The Atlantic this week spoke with Google chief legal officer David Drummond about Google’s strategy change in China (Google now forwards traffic to Google.cn to their uncensored Google.com.hk). Quote from the phone interview paraphrase:
We have moved the physical location of it [to Hong Kong], and the virtual location. The experience we are trying to offer to Chinese users is like the one on Google.cn, but done without the censorship on our part. (...)
People tended to see this as an all or nothing kind of battle between us and the Chinese government, and that based on what we said, we were either going to pull out of China entirely, or else say, Never Mind! From the beginning our view had been, we would like to stay in China and have an operation there and serve the market there, and serve it as locally as we can. We’re just not willing to censor the search results any more.

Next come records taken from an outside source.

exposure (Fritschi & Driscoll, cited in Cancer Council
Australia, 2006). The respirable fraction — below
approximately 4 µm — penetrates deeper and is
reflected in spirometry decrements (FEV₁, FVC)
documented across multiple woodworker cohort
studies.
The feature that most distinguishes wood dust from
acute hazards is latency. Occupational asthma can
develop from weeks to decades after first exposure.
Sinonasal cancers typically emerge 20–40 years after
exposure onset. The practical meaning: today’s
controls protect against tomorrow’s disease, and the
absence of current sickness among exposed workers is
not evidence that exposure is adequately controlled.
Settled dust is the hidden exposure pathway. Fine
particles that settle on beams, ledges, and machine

(Google shouldn’t wonder too much that people saw it as all or nothing – that’s how they themselves suggested the situation in was China when they announced why they would start to self-censor Chinese web search in 2006: “Filtering our search results clearly compromises our mission. Failing to offer Google search at all to a fifth of the world’s population, however, does so far more severely. Whether our critics agree with our decision or not, due to the severe quality problems faced by users trying to access Google.com from within China, this is precisely the choice we believe we faced.” In other words, Google said they were facing a choice between no Google search at all for Chinese users, or a filtered search.)

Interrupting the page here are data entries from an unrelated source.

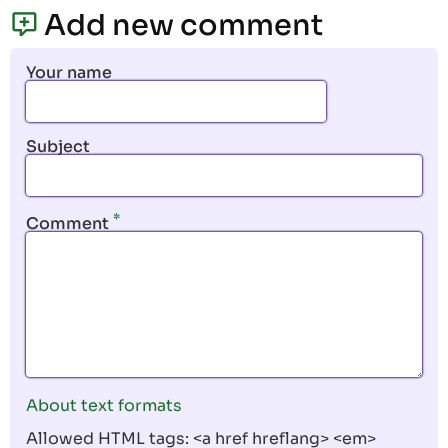
page
page
Add new comment
Your name
Subject
Comment
About text formats
Allowed HTML tags: <a href hreflang> <em>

David continues to explain that the hacking incident wasn’t the isolated reason for their strategy change (my emphasis):
Since the Beijing Olympics, our experience in China has gotten worse. Although we have gained market share, it has become more and more difficult for us to operate there. Particularly when it comes to censorship. We have had to censor more. More and more pressure has been put on us. It has gotten appreciably worse – and not just for us, for other internet companies too.

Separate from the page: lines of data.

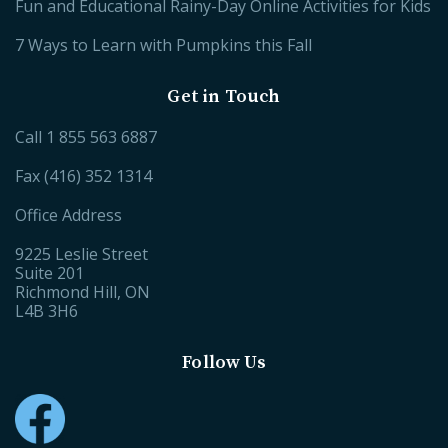
Fun and Educational Rainy-Day Online Activities for Kids
7 Ways to Learn with Pumpkins this Fall
Get in Touch
Call
1 855 563 6887
Fax (416) 352 1314
Office Address
9225 Leslie Street
Suite 201
Richmond Hill, ON
L4B 3H6
Follow Us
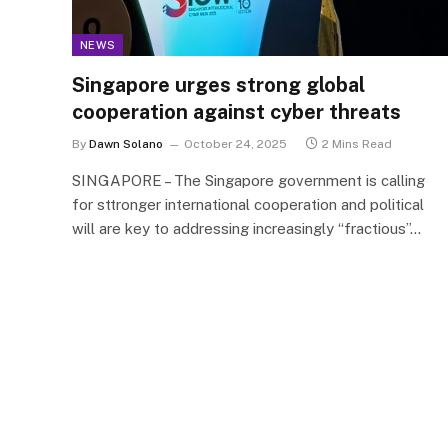
NEWS
Singapore urges strong global
cooperation against cyber threats
By
Dawn Solano
October 24, 2025
2 Mins Read
SINGAPORE – The Singapore government is calling
for sttronger international cooperation and political
will are key to addressing increasingly “fractious”…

So we increasingly came to feel that the original premise of our entry into China was being undermined.
David adds, “We originally went to them with a request [for a change in the filtering rules]. They made it clear that the self-censorship system was the law there and it wasn’t going to change.”
On a related note, Google is using AdWords to promote a Chinese version of their recent blog post where David Drummond announces the Hong Kong redirect. Ran across the following just now in a search for something Google-related from within China:
Also, according to the New York Times Google’s, Alan Davidson, director of public policy for Google, “told a joint Congressional panel that the United States and other democracies should draft trade agreements that incorporate pledges to keep Web sites uncensored. He said censorship had become more than a human rights issue and was hurting profit for foreign companies.”